New Brunswick established a unified family court in 1979. In September of that year a court was created to provide family services at Fredericton. In 1983 a family division of the Court of Queen's Bench in New Brunswick was established to provide those services province wide.
Manitoba did not participate in the pilot projects but in 1983 it established a family division of its Court of Queen's Bench to serve greater Winnipeg.
All these courts, including one in Nova Scotia which is now being established, have been set up with the co-operation and financial support of the federal government. A unified family court will be one of the options considered in discussions on court structure for the new territory of Nunavut.
Progress on the creation of a nationwide system of family courts has proceeded at a steady pace. It has been aided since 1981 by the maintenance of a pool of judicial salaries, pre-authorized by Parliament, that can be used as the need arises to fill positions created by provinces and territories.
With respect to the unified family courts and the structure and the need they fill, I would like to talk a bit about the philosophy behind the unified family court as it exists. It is to able families to resolve their differences to the greatest possible extent in a single forum. This can only be done if the courts are given both federal and provincial powers to deal with all aspects of family law. This is something the Reform Party seems to forget.
Since a large part of family law, including divorce and custody, falls within federal jurisdiction, unified family courts have to be established at that level. This ensures that the single court concept, one stop shopping, is maintained. Unified courts de-emphasizes the adversarial approach normally associated with courts of law in favour of a more informal dispute resolution approach.
Alternatives to legal resolutions are sought where practicable. A wide variety of professional and community services are made available to court users.
This model is seen as a way of making the court system more accessible, less threatening and more responsive to the needs of family members. It has wide acceptance among the public, family support professionals and organizations as well as the legal profession.
There has been high degree of co-operation between provincial and federal governments in the process of identifying women and men who are best suited to exercise the role of judge in these courts. There has been co-operation on funding. For example, when Ontario expanded its court in 1995 the federal government required that the salary savings realized from the federal government paying judges' salaries instead of the province be funnelled back into support services for the court.

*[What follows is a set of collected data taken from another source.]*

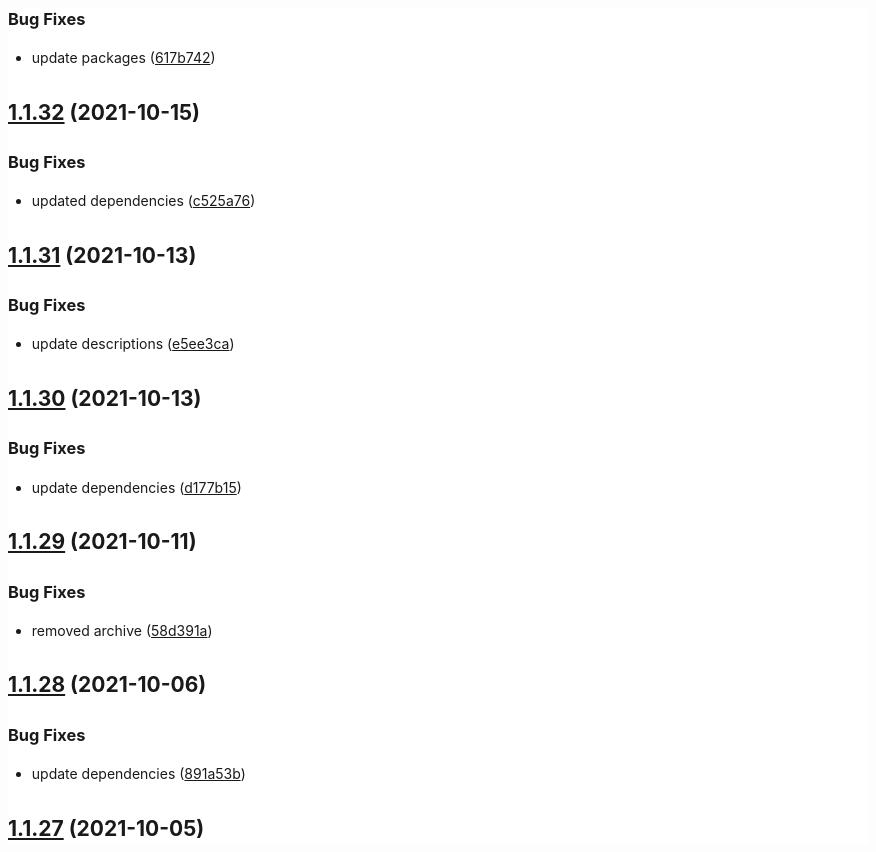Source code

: 
### Bug Fixes

* update packages ([617b742](https://github.com/CoCreate-app/CoCreate-kanban/commit/617b7427495425f520c57db80e70b17b44e8f800))

## [1.1.32](https://github.com/CoCreate-app/CoCreate-kanban/compare/v1.1.31...v1.1.32) (2021-10-15)


### Bug Fixes

* updated dependencies ([c525a76](https://github.com/CoCreate-app/CoCreate-kanban/commit/c525a763e72dc97f6850cb289b8e198b872f11cb))

## [1.1.31](https://github.com/CoCreate-app/CoCreate-kanban/compare/v1.1.30...v1.1.31) (2021-10-13)


### Bug Fixes

* update descriptions ([e5ee3ca](https://github.com/CoCreate-app/CoCreate-kanban/commit/e5ee3caeb40aa57902d7168d263b81ed7692c8d2))

## [1.1.30](https://github.com/CoCreate-app/CoCreate-kanban/compare/v1.1.29...v1.1.30) (2021-10-13)


### Bug Fixes

* update dependencies ([d177b15](https://github.com/CoCreate-app/CoCreate-kanban/commit/d177b15fd3a36fa521e27c66fa040a4f1250edde))

## [1.1.29](https://github.com/CoCreate-app/CoCreate-kanban/compare/v1.1.28...v1.1.29) (2021-10-11)


### Bug Fixes

* removed archive ([58d391a](https://github.com/CoCreate-app/CoCreate-kanban/commit/58d391a1450682a5550551efc8e37a19c5bb8974))

## [1.1.28](https://github.com/CoCreate-app/CoCreate-kanban/compare/v1.1.27...v1.1.28) (2021-10-06)


### Bug Fixes

* update dependencies ([891a53b](https://github.com/CoCreate-app/CoCreate-kanban/commit/891a53bdecb6fda4c2286796ecf348b8b3307f4a))

## [1.1.27](https://github.com/CoCreate-app/CoCreate-kanban/compare/v1.1.26...v1.1.27) (2021-10-05)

Nova Scotia is willing to accept or has at least suggested a similar arrangement to assist in the funding of its courts. The obvious benefits for both governments are that we take over the payment of judges' salaries and the province uses that money that it has saved and it does not have to find new money to pay for important services.
All the things that my hon. friend is suggesting are going on, while the federal government then has the assurance that it requires that adequate funding will be made available to support the court once it is established.

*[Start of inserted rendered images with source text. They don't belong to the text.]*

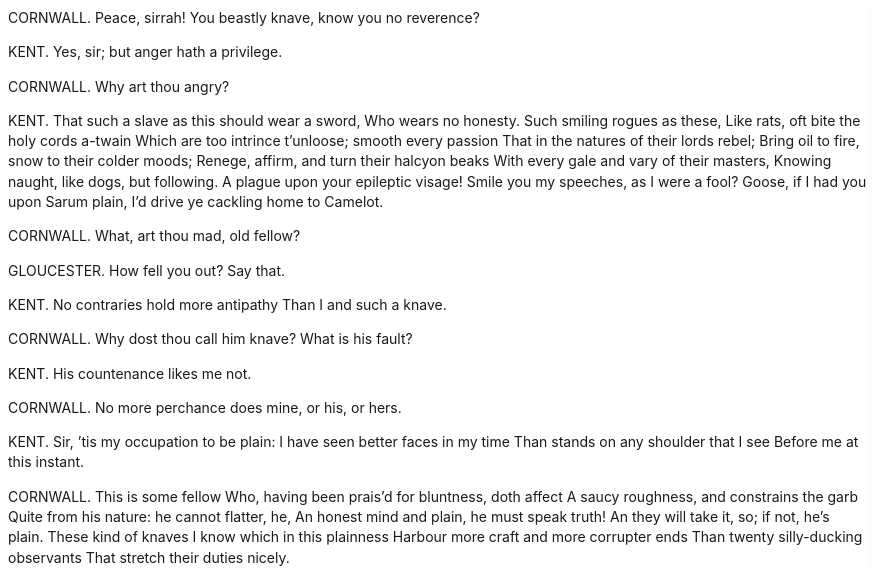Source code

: CORNWALL.
Peace, sirrah!
You beastly knave, know you no reverence?

KENT.
Yes, sir; but anger hath a privilege.

CORNWALL.
Why art thou angry?

KENT.
That such a slave as this should wear a sword,
Who wears no honesty. Such smiling rogues as these,
Like rats, oft bite the holy cords a-twain
Which are too intrince t’unloose; smooth every passion
That in the natures of their lords rebel;
Bring oil to fire, snow to their colder moods;
Renege, affirm, and turn their halcyon beaks
With every gale and vary of their masters,
Knowing naught, like dogs, but following.
A plague upon your epileptic visage!
Smile you my speeches, as I were a fool?
Goose, if I had you upon Sarum plain,
I’d drive ye cackling home to Camelot.

CORNWALL.
What, art thou mad, old fellow?

GLOUCESTER.
How fell you out? Say that.

KENT.
No contraries hold more antipathy
Than I and such a knave.

CORNWALL.
Why dost thou call him knave? What is his fault?

KENT.
His countenance likes me not.

CORNWALL.
No more perchance does mine, or his, or hers.

KENT.
Sir, ’tis my occupation to be plain:
I have seen better faces in my time
Than stands on any shoulder that I see
Before me at this instant.

CORNWALL.
This is some fellow
Who, having been prais’d for bluntness, doth affect
A saucy roughness, and constrains the garb
Quite from his nature: he cannot flatter, he,
An honest mind and plain, he must speak truth!
An they will take it, so; if not, he’s plain.
These kind of knaves I know which in this plainness
Harbour more craft and more corrupter ends
Than twenty silly-ducking observants
That stretch their duties nicely.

All governments are wrestling with the problem of maintaining court services in attempting to reduce overall costs. To suggest, though, that the federal government is not doing its share is quite unfair. The hon. member talks about case load management like it is something new.
Case load management in Hamilton-Wentworth grew out of a system in Windsor, Ontario in the federally appointed court which was applied to family matters and other matters. All courts are working with this.

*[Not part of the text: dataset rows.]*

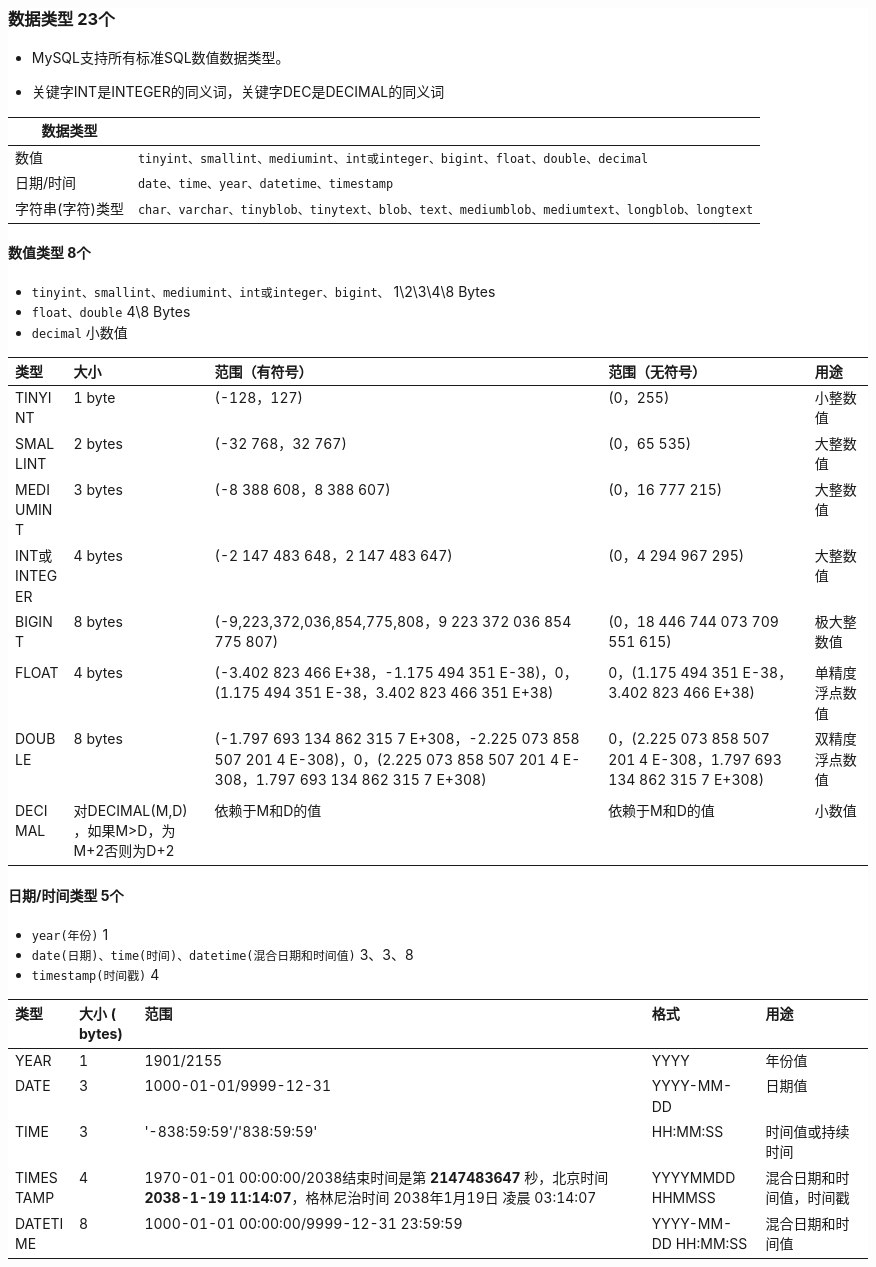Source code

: ### 数据类型 23个

- MySQL支持所有标准SQL数值数据类型。

- 关键字INT是INTEGER的同义词，关键字DEC是DECIMAL的同义词

| 数据类型         |                                                              |
| ---------------- | ------------------------------------------------------------ |
| 数值             | `tinyint、smallint、mediumint、int或integer、bigint、float、double、decimal` |
| 日期/时间        | `date、time、year、datetime、timestamp`                      |
| 字符串(字符)类型 | `char、varchar、tinyblob、tinytext、blob、text、mediumblob、mediumtext、longblob、longtext` |

#### 数值类型 8个

- `tinyint、smallint、mediumint、int或integer、bigint、`  1\2\3\4\8 Bytes
- `float、double` 4\8 Bytes
- `decimal`  小数值

| 类型         | 大小                                     | 范围（有符号）                                               | 范围（无符号）                                               | 用途            |
| :----------- | :--------------------------------------- | :----------------------------------------------------------- | :----------------------------------------------------------- | :-------------- |
| TINYINT      | 1 byte                                   | (-128，127)                                                  | (0，255)                                                     | 小整数值        |
| SMALLINT     | 2 bytes                                  | (-32 768，32 767)                                            | (0，65 535)                                                  | 大整数值        |
| MEDIUMINT    | 3 bytes                                  | (-8 388 608，8 388 607)                                      | (0，16 777 215)                                              | 大整数值        |
| INT或INTEGER | 4 bytes                                  | (-2 147 483 648，2 147 483 647)                              | (0，4 294 967 295)                                           | 大整数值        |
| BIGINT       | 8 bytes                                  | (-9,223,372,036,854,775,808，9 223 372 036 854 775 807)      | (0，18 446 744 073 709 551 615)                              | 极大整数值      |
|              |                                          |                                                              |                                                              |                 |
| FLOAT        | 4 bytes                                  | (-3.402 823 466 E+38，-1.175 494 351 E-38)，0，(1.175 494 351 E-38，3.402 823 466 351 E+38) | 0，(1.175 494 351 E-38，3.402 823 466 E+38)                  | 单精度 浮点数值 |
| DOUBLE       | 8 bytes                                  | (-1.797 693 134 862 315 7 E+308，-2.225 073 858 507 201 4 E-308)，0，(2.225 073 858 507 201 4 E-308，1.797 693 134 862 315 7 E+308) | 0，(2.225 073 858 507 201 4 E-308，1.797 693 134 862 315 7 E+308) | 双精度 浮点数值 |
|              |                                          |                                                              |                                                              |                 |
| DECIMAL      | 对DECIMAL(M,D) ，如果M>D，为M+2否则为D+2 | 依赖于M和D的值                                               | 依赖于M和D的值                                               | 小数值          |

#### 日期/时间类型 5个

- `year(年份)`  1
- `date(日期)、time(时间)、datetime(混合日期和时间值)`    3、3、8
- `timestamp(时间戳)` 4

| 类型      | 大小 ( bytes) | 范围                                                         | 格式                | 用途                     |
| :-------- | :------------ | :----------------------------------------------------------- | :------------------ | :----------------------- |
| YEAR      | 1             | 1901/2155                                                    | YYYY                | 年份值                   |
| DATE      | 3             | 1000-01-01/9999-12-31                                        | YYYY-MM-DD          | 日期值                   |
| TIME      | 3             | '-838:59:59'/'838:59:59'                                     | HH:MM:SS            | 时间值或持续时间         |
| TIMESTAMP | 4             | 1970-01-01 00:00:00/2038结束时间是第 **2147483647** 秒，北京时间 **2038-1-19 11:14:07**，格林尼治时间 2038年1月19日 凌晨 03:14:07 | YYYYMMDD HHMMSS     | 混合日期和时间值，时间戳 |
| DATETIME  | 8             | 1000-01-01 00:00:00/9999-12-31 23:59:59                      | YYYY-MM-DD HH:MM:SS | 混合日期和时间值         |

Mandatory mediations, all the things that the hon. member is suggesting, exist. They may not be mandatory but they do exist. After all, I would suggest to the hon. member that it is up to the litigants, the people who are involved, to decide whether they want to slug it out in court or whether they want to go to mediation. It is not up to the hon. member who, I would suggest, is following an
agenda which is more suitable to the support of men's rights than to the support of the rights of families.